Face au traitement discriminant et injuste que subit la culture, ses professionnels sont nombreux à s’interroger : faudra-t-il finir par donner des concerts dans les allées centrales des supermarchés, comme certains artistes ont commencé à le faire ? Organiser des avant-premières de cinéma dans des galeries commerciales, voire… dans des églises ? Proposer des spectacles vivants dans les wagons-bars des trains ?
La culture a été le premier secteur confiné, et est encore l’un des derniers à le rester, alors que les centres commerciaux et de nombreux commerces non essentiels ont pu rouvrir leurs portes dès le 28 novembre. Comment justifier une telle discrimination ? Cette priorité donnée à la consommation strictement marchande est incohérente avec les propos du Président de la République qui, en affirmant le 24 novembre que « La culture est essentielle à notre vie de citoyennes et de citoyens libres », avait reconnu son rôle majeur pour nos notre cohésion sociale et pour nos liens humains.
Surtout, la culture n’a jamais pu bénéficier d’une vraie visibilité sur le calendrier de la reprise. Au contraire, les musées, théâtres, salles de spectacles, cinémas, ou encore lieux d’exposition, sont soumis à un stop & go répétitif. Ce dernier est à la fois illisible pour le public et injuste, au regard de la très grande responsabilité dont ont fait preuve les lieux de culture, en mettant en place des protocoles sanitaires très stricts. Nombre d’entre eux se sont préparés activement à une reprise le 15 décembre, finalement écartée par le gouvernement : c’est pour eux une triple perte d’énergie, de travail et d’argent.
Il est temps de reconnaître que le confinement de la culture n’a rien d’une fatalité : c’est un choix qui peut et qui doit être débattu. D’autres pays européens ont déconfiné leurs lieux culturels, alors qu’ils se trouvent dans un contexte sanitaire équivalent à celui de la France, et parfois même plus grave. Comme l’Irlande, qui a réouvert ses galeries, musées et salles de cinéma depuis le 1er novembre ; ou comme la Belgique et l’Autriche, qui ont réouvert leurs musées.

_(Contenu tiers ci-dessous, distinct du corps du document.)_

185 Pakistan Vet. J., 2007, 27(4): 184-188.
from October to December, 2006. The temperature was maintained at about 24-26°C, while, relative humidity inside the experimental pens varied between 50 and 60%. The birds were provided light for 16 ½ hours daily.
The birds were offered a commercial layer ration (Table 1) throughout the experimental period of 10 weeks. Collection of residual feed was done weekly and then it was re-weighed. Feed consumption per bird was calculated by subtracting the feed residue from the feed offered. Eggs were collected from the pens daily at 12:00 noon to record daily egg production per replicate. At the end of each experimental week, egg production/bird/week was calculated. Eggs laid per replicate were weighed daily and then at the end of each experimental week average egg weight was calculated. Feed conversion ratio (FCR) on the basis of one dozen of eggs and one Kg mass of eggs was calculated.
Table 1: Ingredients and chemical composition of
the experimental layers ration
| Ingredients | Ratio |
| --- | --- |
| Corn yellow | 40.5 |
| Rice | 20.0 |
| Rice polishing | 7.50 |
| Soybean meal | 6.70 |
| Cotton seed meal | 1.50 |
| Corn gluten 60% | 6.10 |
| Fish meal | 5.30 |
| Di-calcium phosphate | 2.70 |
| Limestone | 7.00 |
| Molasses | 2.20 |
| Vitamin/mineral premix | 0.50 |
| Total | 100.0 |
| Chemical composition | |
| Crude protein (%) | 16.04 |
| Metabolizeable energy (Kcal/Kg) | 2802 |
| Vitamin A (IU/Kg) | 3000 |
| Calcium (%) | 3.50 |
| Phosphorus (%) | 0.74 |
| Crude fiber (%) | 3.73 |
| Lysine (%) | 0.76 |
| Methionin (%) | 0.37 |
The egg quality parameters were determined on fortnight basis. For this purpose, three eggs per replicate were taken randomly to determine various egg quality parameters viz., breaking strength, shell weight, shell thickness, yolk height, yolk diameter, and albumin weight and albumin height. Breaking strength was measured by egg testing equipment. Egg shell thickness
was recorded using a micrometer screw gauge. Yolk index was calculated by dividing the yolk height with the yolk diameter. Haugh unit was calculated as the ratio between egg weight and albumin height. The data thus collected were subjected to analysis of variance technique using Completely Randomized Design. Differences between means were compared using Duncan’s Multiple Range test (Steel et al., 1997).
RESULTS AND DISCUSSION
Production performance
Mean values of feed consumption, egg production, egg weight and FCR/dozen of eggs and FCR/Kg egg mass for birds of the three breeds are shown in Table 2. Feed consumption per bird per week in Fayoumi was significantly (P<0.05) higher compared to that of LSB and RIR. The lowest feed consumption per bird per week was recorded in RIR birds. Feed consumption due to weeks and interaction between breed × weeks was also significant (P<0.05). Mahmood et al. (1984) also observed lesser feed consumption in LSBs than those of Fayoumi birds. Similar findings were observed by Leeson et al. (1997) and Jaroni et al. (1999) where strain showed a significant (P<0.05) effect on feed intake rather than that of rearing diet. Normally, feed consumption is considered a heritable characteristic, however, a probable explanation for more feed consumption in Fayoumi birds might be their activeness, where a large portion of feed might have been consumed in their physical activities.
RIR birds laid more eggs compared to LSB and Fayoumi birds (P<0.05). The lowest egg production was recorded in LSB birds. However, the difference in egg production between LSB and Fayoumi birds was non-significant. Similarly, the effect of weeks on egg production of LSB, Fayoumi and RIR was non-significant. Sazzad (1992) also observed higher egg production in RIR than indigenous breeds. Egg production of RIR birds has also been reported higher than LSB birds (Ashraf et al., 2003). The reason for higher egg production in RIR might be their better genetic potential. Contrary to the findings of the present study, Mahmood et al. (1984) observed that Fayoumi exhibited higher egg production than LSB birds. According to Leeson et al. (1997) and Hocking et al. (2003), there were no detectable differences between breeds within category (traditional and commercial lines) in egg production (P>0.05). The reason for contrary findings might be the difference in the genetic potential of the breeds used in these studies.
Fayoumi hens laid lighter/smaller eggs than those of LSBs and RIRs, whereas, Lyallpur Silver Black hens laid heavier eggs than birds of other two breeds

France Creative appelle l’Etat à déconfiner les lieux culturels, mais pas à n’importe quelles conditions : il faut que cette reprise soit compatible avec le fonctionnement de leurs activités et leurs modèles économiques.

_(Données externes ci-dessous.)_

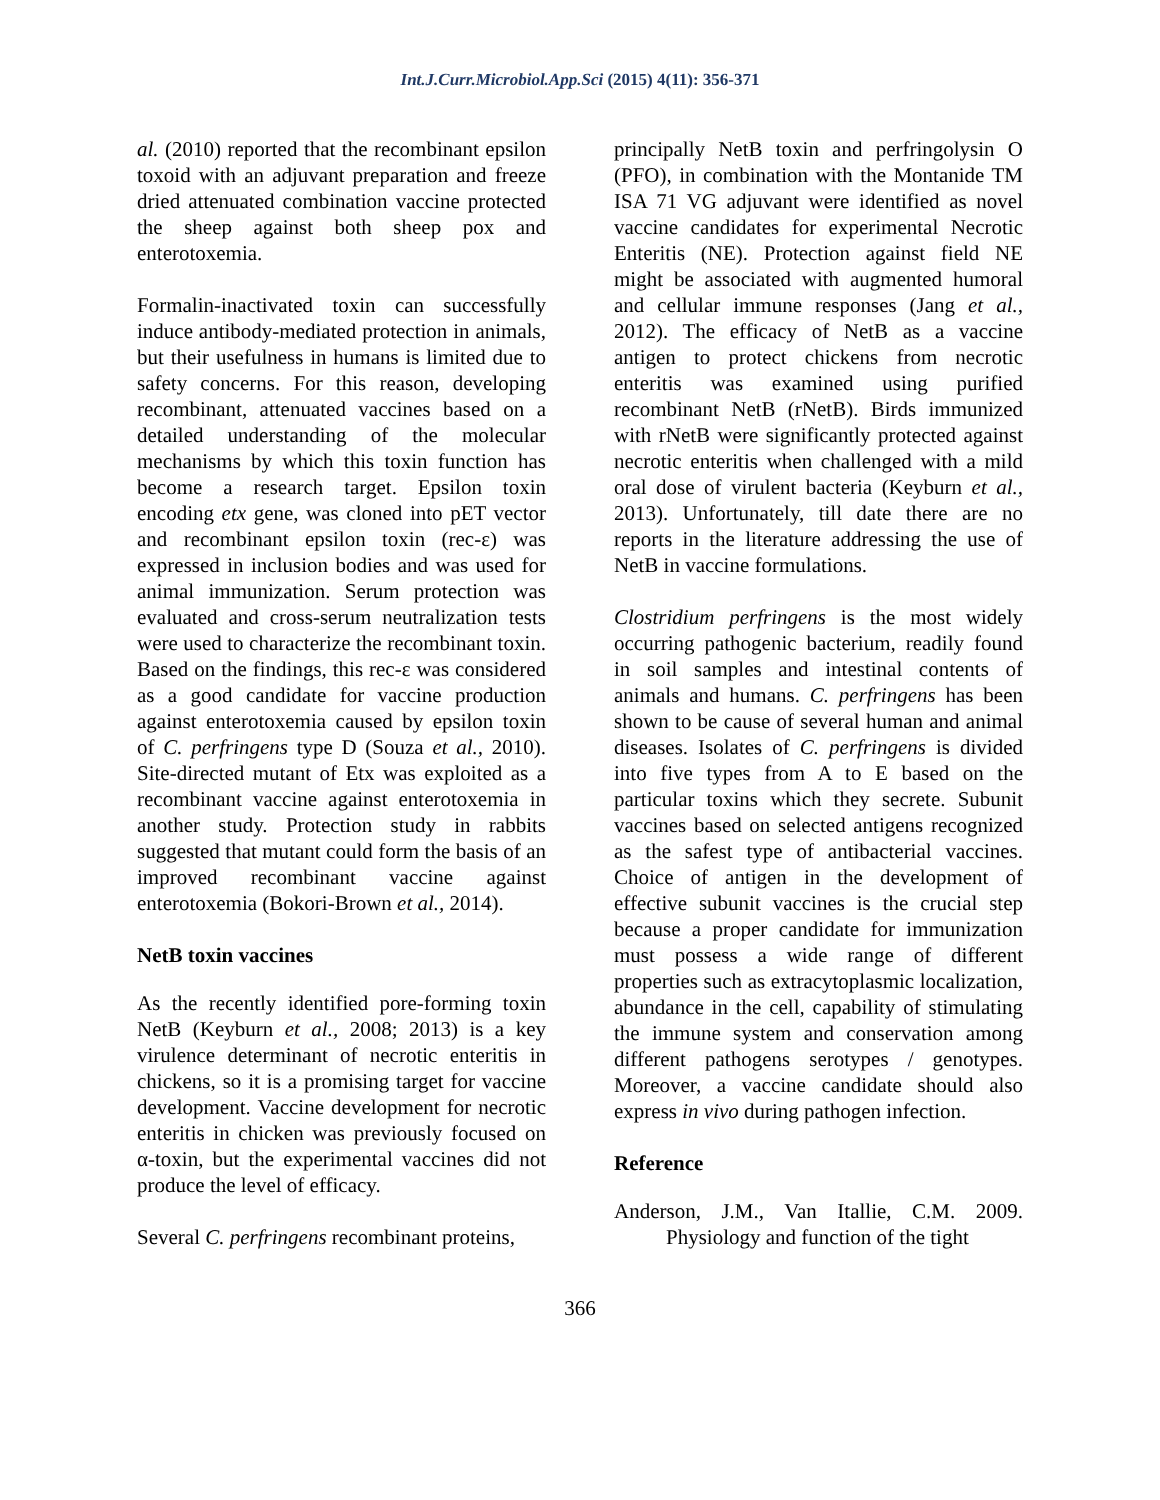Int.J.Curr.Microbiol.App.Sci (2015) 4(11): 356-371
al. (2010) reported that the recombinant epsilon toxoid with an adjuvant preparation and freeze dried attenuated combination vaccine protected the sheep against both sheep pox and enterotoxemia.
Formalin-inactivated toxin can successfully induce antibody-mediated protection in animals, but their usefulness in humans is limited due to safety concerns. For this reason, developing recombinant, attenuated vaccines based on a detailed understanding of the molecular mechanisms by which this toxin function has become a research target. Epsilon toxin encoding etx gene, was cloned into pET vector and recombinant epsilon toxin (rec-ε) was expressed in inclusion bodies and was used for animal immunization. Serum protection was evaluated and cross-serum neutralization tests were used to characterize the recombinant toxin. Based on the findings, this rec-ε was considered as a good candidate for vaccine production against enterotoxemia caused by epsilon toxin of C. perfringens type D (Souza et al., 2010). Site-directed mutant of Etx was exploited as a recombinant vaccine against enterotoxemia in another study. Protection study in rabbits suggested that mutant could form the basis of an improved recombinant vaccine against enterotoxemia (Bokori-Brown et al., 2014).
NetB toxin vaccines
As the recently identified pore-forming toxin NetB (Keyburn et al., 2008; 2013) is a key virulence determinant of necrotic enteritis in chickens, so it is a promising target for vaccine development. Vaccine development for necrotic enteritis in chicken was previously focused on α-toxin, but the experimental vaccines did not produce the level of efficacy.
Several C. perfringens recombinant proteins,
principally NetB toxin and perfringolysin O (PFO), in combination with the Montanide TM ISA 71 VG adjuvant were identified as novel vaccine candidates for experimental Necrotic Enteritis (NE). Protection against field NE might be associated with augmented humoral and cellular immune responses (Jang et al., 2012). The efficacy of NetB as a vaccine antigen to protect chickens from necrotic enteritis was examined using purified recombinant NetB (rNetB). Birds immunized with rNetB were significantly protected against necrotic enteritis when challenged with a mild oral dose of virulent bacteria (Keyburn et al., 2013). Unfortunately, till date there are no reports in the literature addressing the use of NetB in vaccine formulations.
Clostridium perfringens is the most widely occurring pathogenic bacterium, readily found in soil samples and intestinal contents of animals and humans. C. perfringens has been shown to be cause of several human and animal diseases. Isolates of C. perfringens is divided into five types from A to E based on the particular toxins which they secrete. Subunit vaccines based on selected antigens recognized as the safest type of antibacterial vaccines. Choice of antigen in the development of effective subunit vaccines is the crucial step because a proper candidate for immunization must possess a wide range of different properties such as extracytoplasmic localization, abundance in the cell, capability of stimulating the immune system and conservation among different pathogens serotypes / genotypes. Moreover, a vaccine candidate should also express in vivo during pathogen infection.
Reference
Anderson, J.M., Van Itallie, C.M. 2009. Physiology and function of the tight
366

Concrètement, cela suppose de :
- Donner une vraie visibilité sur le calendrier de la reprise, étape par étape. Contrairement à un commerce qui peut rouvrir rapidement, les activités culturelles ont besoin de se préparer à l’avance. Un spectacle musical, une tournée, un festival, une pièce de théâtre ou la sortie d’un film, ce sont des mois de préparation. Il serait illusoire et dangereux de dire que « la culture reprendra quand les choses seront revenues à a normale », car nul ne sait si et quand elles reviendront à la normale
- Développer une méthode de reprise moins centralisée, qui fasse confiance au terrain et qui s’adapte aux enjeux locaux, en tenant compte de la diversité des activités et des territoires. Tout ne peut pas être décidé depuis Paris, dont la réalité diffère de nos territoires,les salles sont plus petites, les transports en commun souvent absents, et donc le risque de contamination plus faible. La France pourrait s’inspirer de l’Espagne, où chaque communauté autonome a pu fixer ses propres règles en fonction de la circulation du virus.
Les acteurs de la culture prendront toute leur part à cet indispensable dialogue pour préparer la reprise, et pour mettre la culture au coeur de la relance. Ainsi, France Creative organisera au 1er trimestre 2021 les premières « assises des industries culturelles et créatives », pour proposer des mesures fortes qui renforceront la contribution essentielle de la culture à l’économie et la société françaises.